Enzo Vissani, dg Maceratese

PROMOZIONE – Il mercato dicembrino si chiude con tre addii e zero innesti: squadra indebolita, impresa ardua vincere il torneo

Poco più di cinque anni fa la Maceratese giocava per andare in serie B. Una piazza che dopo le vittorie di Eccellenza e D si era infuocata portando la Maceratese al centro dei maceratesi. Oggi a distanza di sei anni tante cose sono cambiate e la Maceratese è da tre anni invischiata in Promozione. Oggi era l’ultimo giorno di mercato per i dilettanti e alla fine di questa finestra la Maceratese ne è uscita con 0 rinforzi e addirittura tre cessioni (di cui due svincoli a costo zero). Una squadra con delle lacune evidenziate sin dall’avvio di stagione e che avrebbe dovuto, almeno nella parte teorica, vincere il campionato e lasciare la categoria. Portiere giovane, inesperto e che non garantisce sicurezza. Mediana senza regista, nessun esterno di ruolo e coabitazione Mastronunzio-Tittarelli molto complicata.

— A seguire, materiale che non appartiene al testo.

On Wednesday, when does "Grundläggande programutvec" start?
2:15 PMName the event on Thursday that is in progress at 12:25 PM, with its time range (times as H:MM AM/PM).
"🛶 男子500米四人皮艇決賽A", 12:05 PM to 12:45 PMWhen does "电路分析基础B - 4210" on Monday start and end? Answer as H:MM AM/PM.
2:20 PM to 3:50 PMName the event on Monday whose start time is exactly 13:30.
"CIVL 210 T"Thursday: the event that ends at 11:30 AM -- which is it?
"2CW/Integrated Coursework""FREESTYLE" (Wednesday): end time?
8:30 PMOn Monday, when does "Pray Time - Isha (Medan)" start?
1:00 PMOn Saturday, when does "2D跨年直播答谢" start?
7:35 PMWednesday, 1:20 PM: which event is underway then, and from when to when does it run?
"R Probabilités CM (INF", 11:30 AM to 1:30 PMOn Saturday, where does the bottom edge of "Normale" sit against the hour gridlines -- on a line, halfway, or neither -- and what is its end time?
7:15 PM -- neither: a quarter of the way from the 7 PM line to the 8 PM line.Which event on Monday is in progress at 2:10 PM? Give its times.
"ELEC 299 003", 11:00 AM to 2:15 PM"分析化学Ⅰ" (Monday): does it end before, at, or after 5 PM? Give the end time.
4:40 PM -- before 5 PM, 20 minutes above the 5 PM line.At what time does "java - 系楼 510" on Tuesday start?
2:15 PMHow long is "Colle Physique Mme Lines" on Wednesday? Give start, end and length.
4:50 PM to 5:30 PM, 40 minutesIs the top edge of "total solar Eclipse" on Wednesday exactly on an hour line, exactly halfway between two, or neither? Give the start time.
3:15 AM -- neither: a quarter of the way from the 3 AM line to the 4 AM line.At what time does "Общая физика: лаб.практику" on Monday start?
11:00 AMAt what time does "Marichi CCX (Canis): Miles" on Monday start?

Crocioni, patron Maceratese

Già in estate queste tracce sembravano di facile lettura per chi mastica calcio e invece ecco costruita una squadra che non è al primo posto attualmente e che dal mercato di dicembre ne esce incredibilmente indebolita. Sui social tanti messaggi di delusione da parte dei tifosi per un “non mercato di riparazione”. Si potrà dire che c’è incertezza per il Covid, che i giocatori non lasciano le rispettive società ma la verità è che la Maceratese non attira più come dovrebbe. Una piazza importante del panorama regionale relegata al secondo torneo regionale e che annaspa con difficoltà anche nel mercato.

Conti, ds Maceratese

In aggiunta ci sono gli infortuni di Massini e Giaccaglia che lasciano il gruppo attualmente scarno a livello numerico. Chi si aspettava qualche bel innesto per alzare l’asticella dovrà rimanere deluso. Adesso toccherà a mister Trillini costruire un autentico miracolo. Con la rosa a disposizione vincere il torneo sembra impresa molto complicata.